A few weeks ago we had this same situation and if you recall we used the bearish sentiment as a reason to get aggressively long. Doing so paid off very nicely.
Over the past two days we got short and tightened up stops on long positions because technically it was the right thing to do. Today, however, it is time to react quickly to this fast moving market, which demands agility to survive, and get long again.
Over the past few weeks we have been developing a list of strong performing stocks to watch. Some of those stocks have underperformed and experienced heavy selling pressure. Some though showed their true colors and their true colors are very bullish. Stocks that didn't succumb to selling this week are set up to rally hard.
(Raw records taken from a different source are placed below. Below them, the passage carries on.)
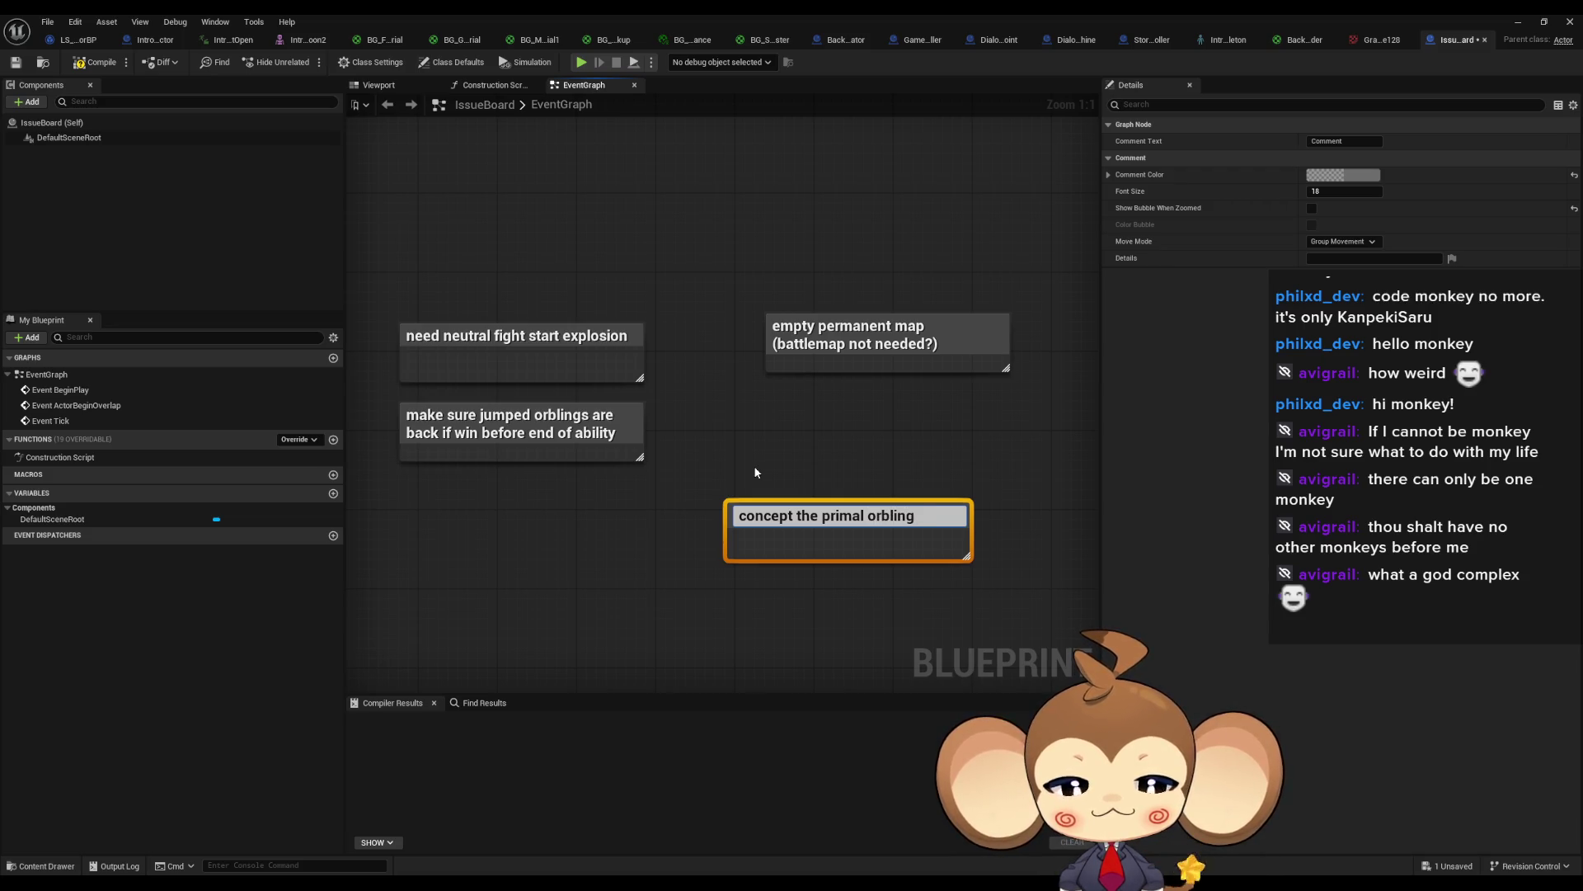
key(Return)
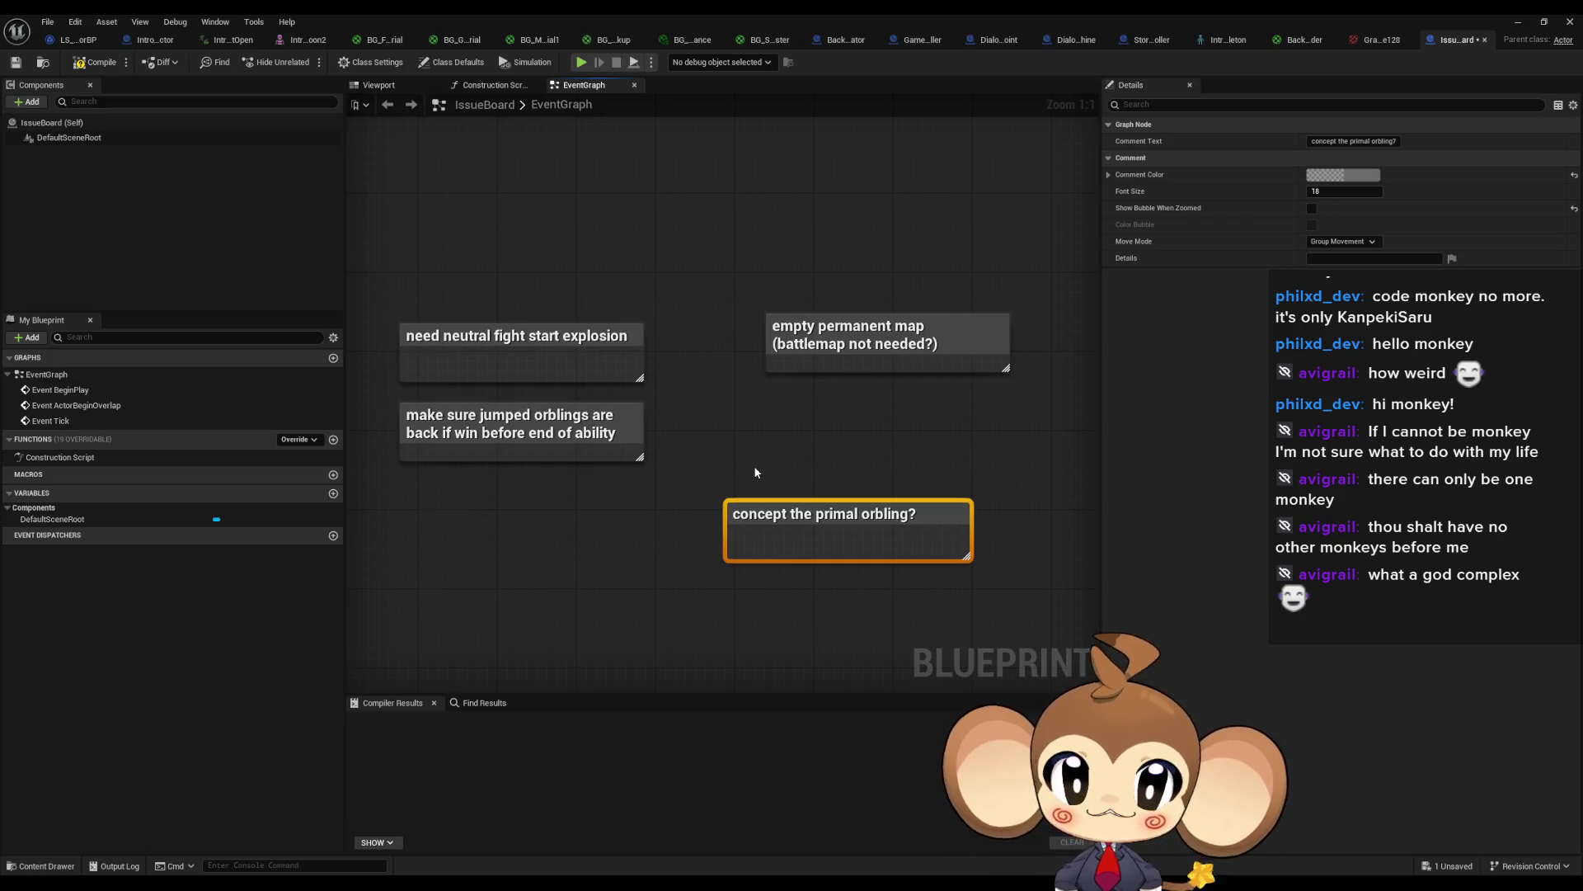
click(623, 195)
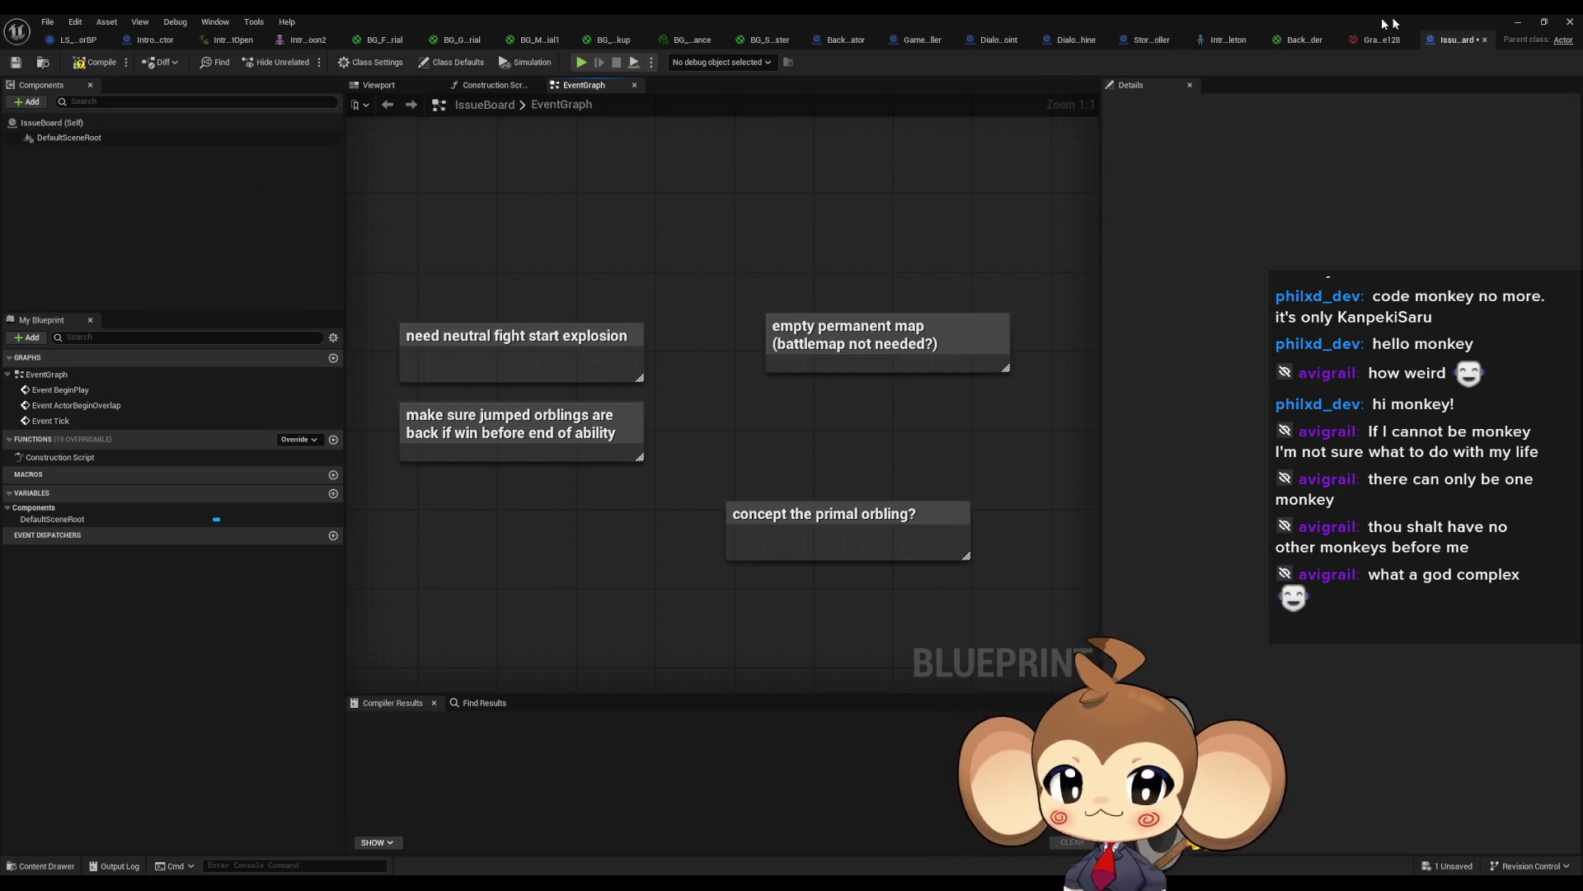
click(1530, 22)
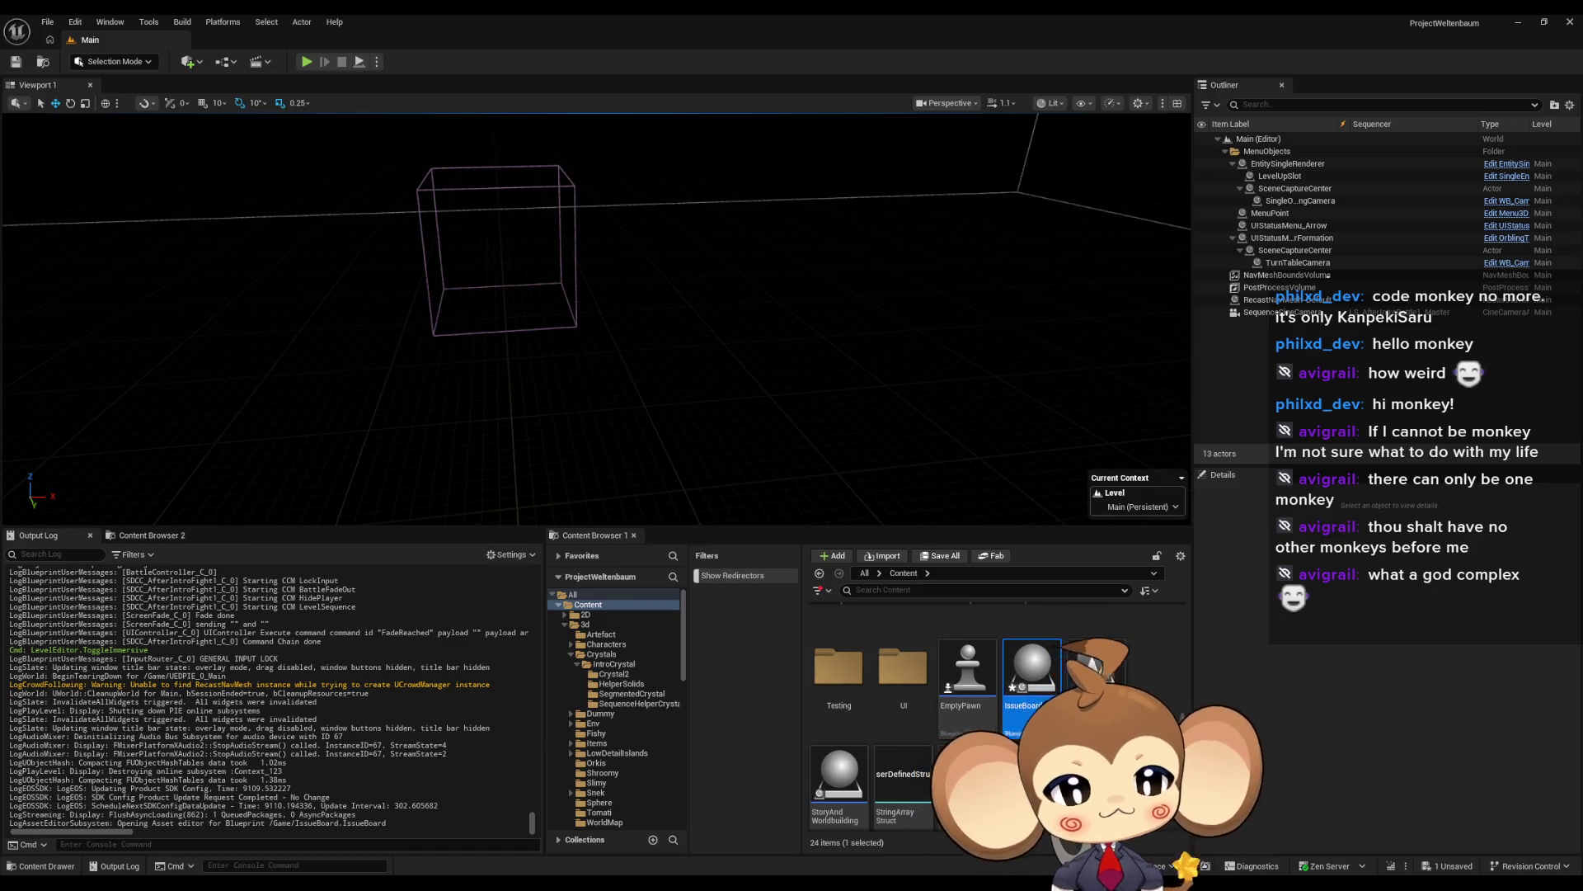
Step: Open the VoidLevel map from Maps > Intro, saving the IssueBoard blueprint when prompted
scroll(990, 710, up, 5)
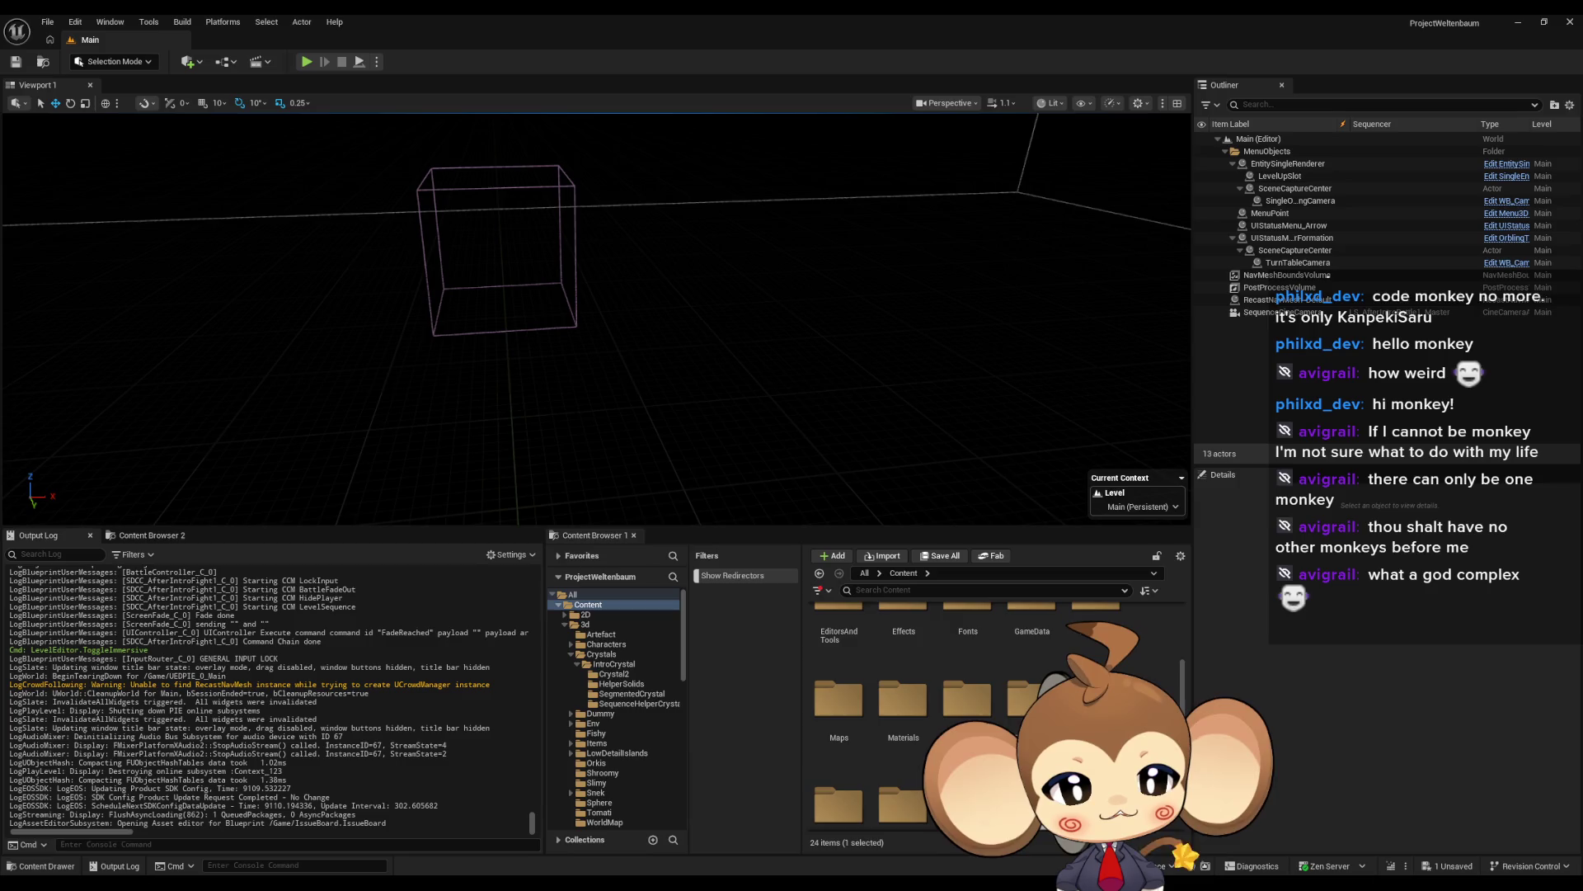
double_click(839, 705)
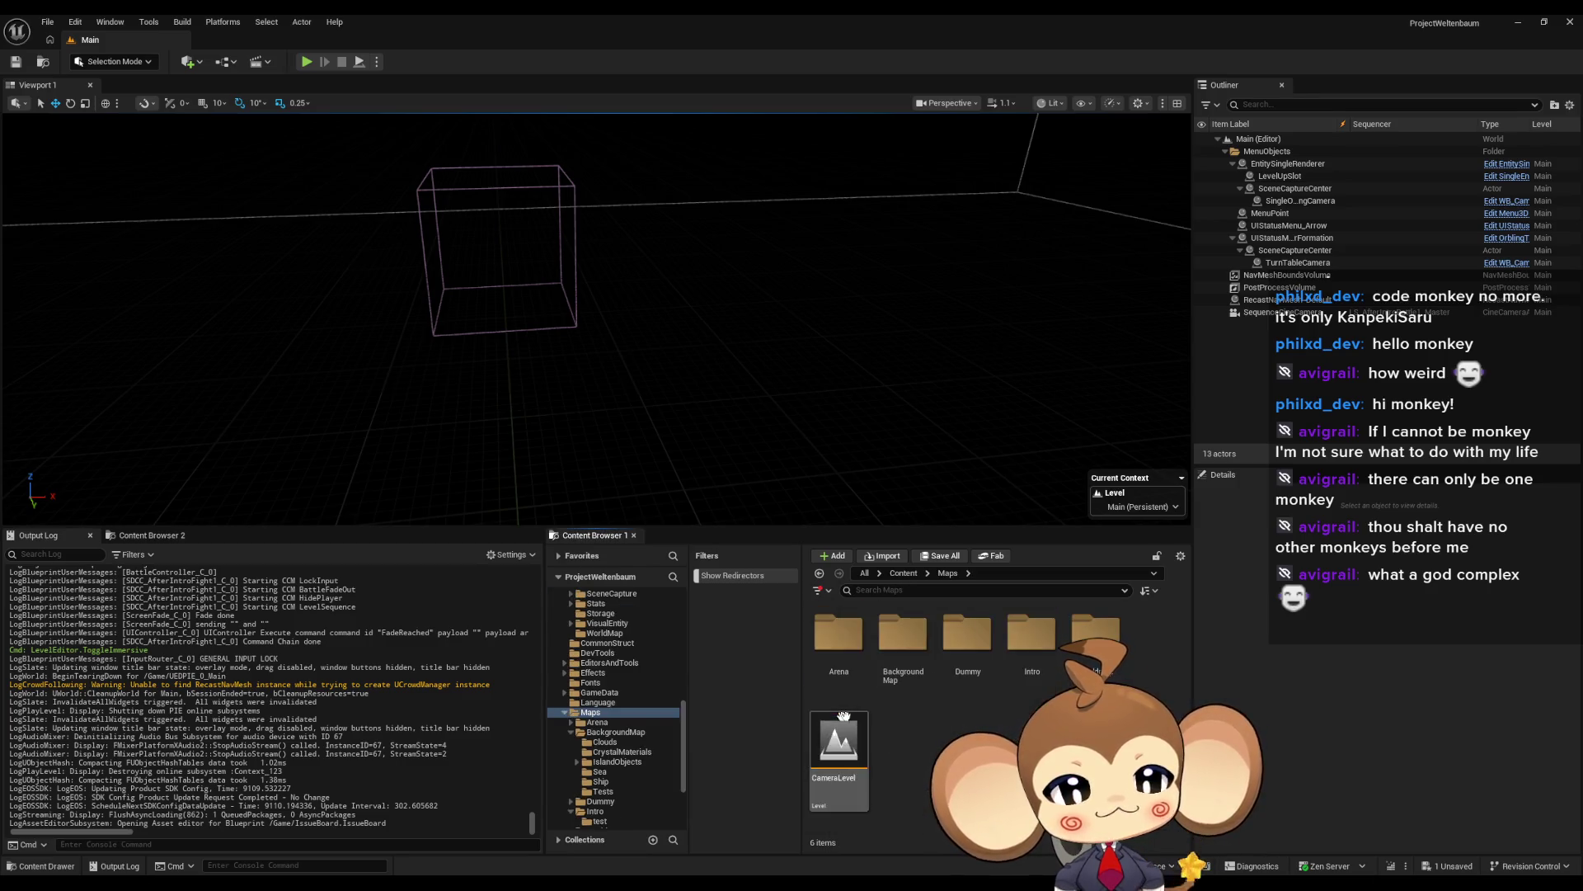
double_click(1055, 652)
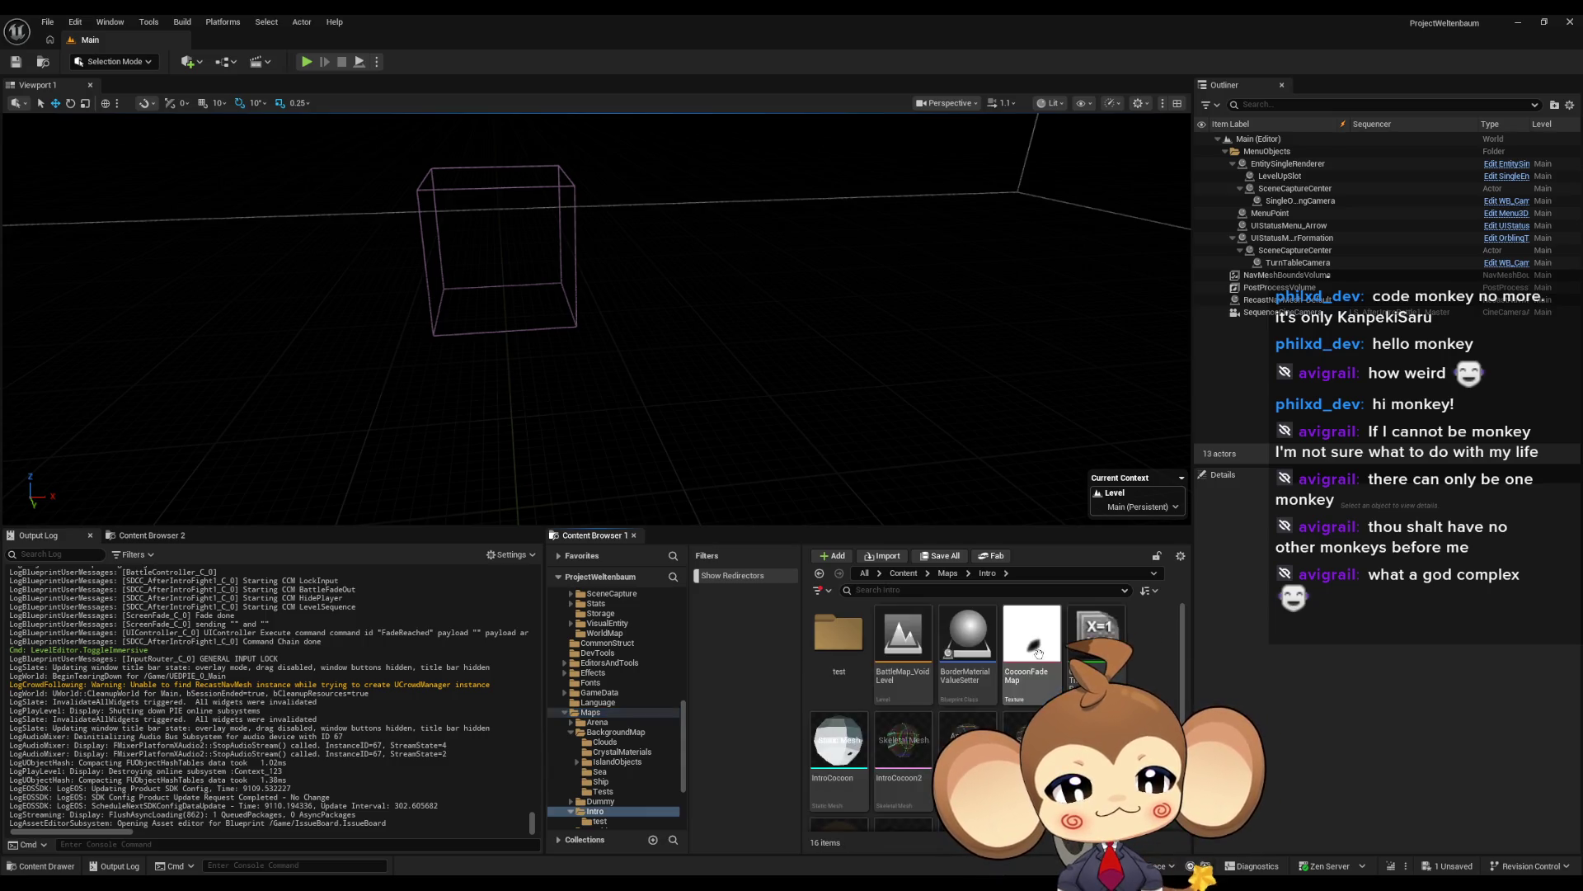
scroll(947, 652, down, 5)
We suspect that roasted bear is still on the menu. Don't listen to the noise. The charts and the sentiment readings are telling us that the correction is over.
2 comments:
I'll have to agree with Bob Carver this time around. This looks like 2000 all over again. Back then the last mania was biotech and now it's Chinese stocks. It's only a matter of when the market crash heard around the world kicks off.
We are agnostic about how this rally will end. However, and it's a big however, we have a problem with how Carver handles this situation.
Carver has been extremely bearish on the market for several months now. Meanwhile, over the last few months we have been making a huge amount of money trading the long side. Carver's subscribers have missed out on some of the best gains this market has offered in at least a year.
When the market does ultimately correct it's not going to just gap down one day from its peak. Market crashes, including the 1987 crash, occur after the market has already corrected significantly. The 1987 crash could also be refered to as the 1987 capitulation. It turned out to be one of the best buying opportunities in 100 years.
The bottom line, if you spend too much time thinking about macro issues here you are going to miss out on the micro reason why it pays to get long; and it has paid to get long this market.